Session - Hybrid AI for Context Understanding
- Alessandro Oltramari, Bosch Research and Technology Center (Pittsburgh, PA)
- Cory Henson, Bosch Research and Technology Center (Pittsburgh, PA)
- Ruwan Wickramarachchi, AI Institute, University of South Carolina (Columbia, SC)
- Don Brutzman, Naval Postgraduate School (Monterey, CA)
- Richard Markeloff, Raytheon BBN Technologies (Arlington, VA)
Context understanding can be conceived as the capability of making sense of a broad range of situations, e.g. a particular arrangement of cars and pedestrians on a city intersection, a conversation during a customer service call, natural features and other activities observed during a reconnaissance mission, etc. By making sense of the environment, as humans we learned to survive in the wilderness, escaping predators, enduring natural catastrophes, epidemics, and overcoming the intrinsic limitations of our own species. Through sensory stimuli, humans accumulate experiences, generalize and reason over them, storing the resulting knowledge in memory; the dynamic combination of live experience and distilled knowledge during task execution, enables humans to make time effective decisions, evaluating how good or bad a decision was by factoring external feedback in.
But if assessing situations and act consequentially evolved into a robust feature of human intelligence, the construction of a computational model of context understanding represents a long-standing challenge for artificial intelligence. Endowing machines with sense-making capability is not only a key requirement for improving their autonomy but, in first place, is a precondition for enabling seamless interaction with humans. In fact, humans communicate efficiently thanks to their shared mental models of the physical and social context: not only these models foster reciprocal trust by making contextual knowledge transparent, but are also crucial to explain how decision making unfolds in a specific context, and to assess whether the corresponding actions satisfy or not the modeled goals.
This session aims to illustrate three concrete examples of context-understanding at the machine level. In the first presentation we will illustrate a neuro-symbolic architecture to endow conversational agents with common sense knowledge. The second presentation will focus on applying knowledge graph embedding techniques to automatically understand the semantic characteristics of traffic scenes. The third presentation will focus on semantic validation of mission constraints, where an ontology-based approach is applied to assess the autonomous behavior of UAVs.
Topics: Semantic Technologies, Deep Learning, Cognitive Science, Natural Language Understanding, Internet of Things. Verticals: Autonomous Systems, Conversational AI.
Type of session: Presentations
- Presentations (70 minutes)
- Questions, comments, discussion (20 minutes)

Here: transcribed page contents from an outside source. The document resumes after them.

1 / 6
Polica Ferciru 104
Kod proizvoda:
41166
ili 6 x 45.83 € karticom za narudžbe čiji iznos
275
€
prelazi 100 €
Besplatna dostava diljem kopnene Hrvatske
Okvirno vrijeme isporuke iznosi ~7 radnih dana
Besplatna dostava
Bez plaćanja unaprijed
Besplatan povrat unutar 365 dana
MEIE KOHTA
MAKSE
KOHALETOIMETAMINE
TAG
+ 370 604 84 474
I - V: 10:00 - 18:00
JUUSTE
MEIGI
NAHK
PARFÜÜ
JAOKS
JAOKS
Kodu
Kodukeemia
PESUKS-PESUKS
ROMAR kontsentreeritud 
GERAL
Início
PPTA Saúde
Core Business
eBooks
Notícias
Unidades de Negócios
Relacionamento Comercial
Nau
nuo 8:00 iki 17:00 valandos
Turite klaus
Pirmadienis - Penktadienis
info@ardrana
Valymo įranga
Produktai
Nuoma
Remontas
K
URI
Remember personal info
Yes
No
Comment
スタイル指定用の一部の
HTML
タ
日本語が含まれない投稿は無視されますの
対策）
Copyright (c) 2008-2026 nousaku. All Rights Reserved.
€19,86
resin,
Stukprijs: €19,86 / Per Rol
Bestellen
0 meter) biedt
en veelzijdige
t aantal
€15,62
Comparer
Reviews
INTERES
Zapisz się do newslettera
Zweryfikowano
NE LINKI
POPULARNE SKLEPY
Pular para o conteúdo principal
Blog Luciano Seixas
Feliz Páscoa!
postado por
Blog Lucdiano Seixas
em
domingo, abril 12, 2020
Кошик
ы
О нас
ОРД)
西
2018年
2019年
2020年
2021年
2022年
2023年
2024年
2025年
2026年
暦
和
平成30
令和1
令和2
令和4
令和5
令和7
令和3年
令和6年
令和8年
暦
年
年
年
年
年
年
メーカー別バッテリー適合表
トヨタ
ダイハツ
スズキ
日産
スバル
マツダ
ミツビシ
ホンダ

Preliminary Agenda (titles are subject to change):
- Introduction: What does it mean for a machine to understand context? (Oltramari)

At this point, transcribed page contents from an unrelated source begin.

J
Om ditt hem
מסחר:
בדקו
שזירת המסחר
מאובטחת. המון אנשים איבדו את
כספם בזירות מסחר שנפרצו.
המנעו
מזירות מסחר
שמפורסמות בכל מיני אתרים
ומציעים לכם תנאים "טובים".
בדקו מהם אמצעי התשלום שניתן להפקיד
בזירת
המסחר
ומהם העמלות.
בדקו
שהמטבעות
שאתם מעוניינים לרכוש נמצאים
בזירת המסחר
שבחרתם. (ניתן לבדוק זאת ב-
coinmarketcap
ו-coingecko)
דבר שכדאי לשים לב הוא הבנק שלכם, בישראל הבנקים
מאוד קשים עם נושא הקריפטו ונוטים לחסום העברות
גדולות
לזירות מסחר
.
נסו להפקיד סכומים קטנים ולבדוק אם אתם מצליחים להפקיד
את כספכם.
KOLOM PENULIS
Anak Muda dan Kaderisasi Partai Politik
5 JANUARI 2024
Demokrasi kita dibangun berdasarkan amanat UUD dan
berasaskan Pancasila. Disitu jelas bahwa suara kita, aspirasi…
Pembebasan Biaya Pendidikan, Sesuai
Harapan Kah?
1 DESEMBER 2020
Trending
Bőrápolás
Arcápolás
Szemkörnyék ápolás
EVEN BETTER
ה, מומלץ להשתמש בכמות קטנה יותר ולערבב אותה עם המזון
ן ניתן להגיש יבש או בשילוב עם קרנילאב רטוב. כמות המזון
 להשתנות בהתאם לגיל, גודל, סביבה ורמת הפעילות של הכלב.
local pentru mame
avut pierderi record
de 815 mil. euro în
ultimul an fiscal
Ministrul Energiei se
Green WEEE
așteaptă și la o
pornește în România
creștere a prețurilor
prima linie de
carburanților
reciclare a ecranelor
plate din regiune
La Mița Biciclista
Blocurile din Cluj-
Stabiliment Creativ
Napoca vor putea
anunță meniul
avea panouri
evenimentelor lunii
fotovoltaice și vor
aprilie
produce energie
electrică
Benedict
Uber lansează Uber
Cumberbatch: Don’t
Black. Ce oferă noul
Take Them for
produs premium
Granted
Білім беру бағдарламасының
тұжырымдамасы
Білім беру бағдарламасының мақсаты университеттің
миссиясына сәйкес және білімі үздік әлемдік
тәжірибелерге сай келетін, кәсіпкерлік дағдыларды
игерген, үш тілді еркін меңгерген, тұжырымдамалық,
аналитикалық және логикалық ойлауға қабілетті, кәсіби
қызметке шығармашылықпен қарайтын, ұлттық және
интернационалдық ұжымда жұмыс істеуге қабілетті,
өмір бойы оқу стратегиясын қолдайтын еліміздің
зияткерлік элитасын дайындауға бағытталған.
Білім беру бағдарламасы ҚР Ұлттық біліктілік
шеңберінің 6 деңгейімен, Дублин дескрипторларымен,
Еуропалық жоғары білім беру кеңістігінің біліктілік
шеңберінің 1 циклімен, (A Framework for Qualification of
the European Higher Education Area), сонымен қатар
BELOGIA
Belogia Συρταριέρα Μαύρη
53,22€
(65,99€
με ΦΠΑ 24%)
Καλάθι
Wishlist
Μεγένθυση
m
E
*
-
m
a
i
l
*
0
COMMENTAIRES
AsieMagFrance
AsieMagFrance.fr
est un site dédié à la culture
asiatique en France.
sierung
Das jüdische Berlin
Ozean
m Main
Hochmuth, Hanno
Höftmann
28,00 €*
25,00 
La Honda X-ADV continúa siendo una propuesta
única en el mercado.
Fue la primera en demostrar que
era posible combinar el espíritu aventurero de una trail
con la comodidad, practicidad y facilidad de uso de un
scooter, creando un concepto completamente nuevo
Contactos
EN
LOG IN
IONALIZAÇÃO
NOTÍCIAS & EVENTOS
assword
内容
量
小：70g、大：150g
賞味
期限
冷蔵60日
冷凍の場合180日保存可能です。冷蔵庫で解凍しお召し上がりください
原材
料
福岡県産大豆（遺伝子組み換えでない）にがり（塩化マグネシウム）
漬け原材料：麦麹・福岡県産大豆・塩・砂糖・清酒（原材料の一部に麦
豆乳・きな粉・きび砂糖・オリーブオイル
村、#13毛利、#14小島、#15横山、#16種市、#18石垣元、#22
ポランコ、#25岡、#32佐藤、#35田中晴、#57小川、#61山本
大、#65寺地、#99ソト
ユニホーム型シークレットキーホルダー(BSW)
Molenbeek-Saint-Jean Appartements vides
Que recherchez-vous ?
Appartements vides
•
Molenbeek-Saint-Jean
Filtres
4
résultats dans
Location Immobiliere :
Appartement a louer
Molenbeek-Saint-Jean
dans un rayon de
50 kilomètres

- Building Chatbots that understand Commonsense (Oltramari)
- Understanding Traffic Scenes using Knowledge Graph Embeddings (Henson, Wickramarachchi)
- Validating unmanned vehicle missions using ontology-based reasoning (Don Brutzman, Naval Postgraduate School; Richard Markeloff, Raytheon)
- Q/A and open discussion
Expected participation: We’d expect participants from academia and industry. The interest in approaches that integrate data-driven AI and knowledge-based AI is growing, as events like the AAAI-MAKE symposium and Semantic Deep Learning workshop show – just to name two recent event series. As the short description above suggests, our presentations don’t only focus on the application side of the problem, but stem from a theoretical framework where the definition of context understanding is inspired by cognitive science, philosophy, linguistics. In this regard, we anticipate attendance from scholars with an interest in the general aspects of neuro-symbolic approaches, as well as from practitioners with an interest in the industrial nature of our research projects (e.g., scalability, deployment, lesson learned, etc.).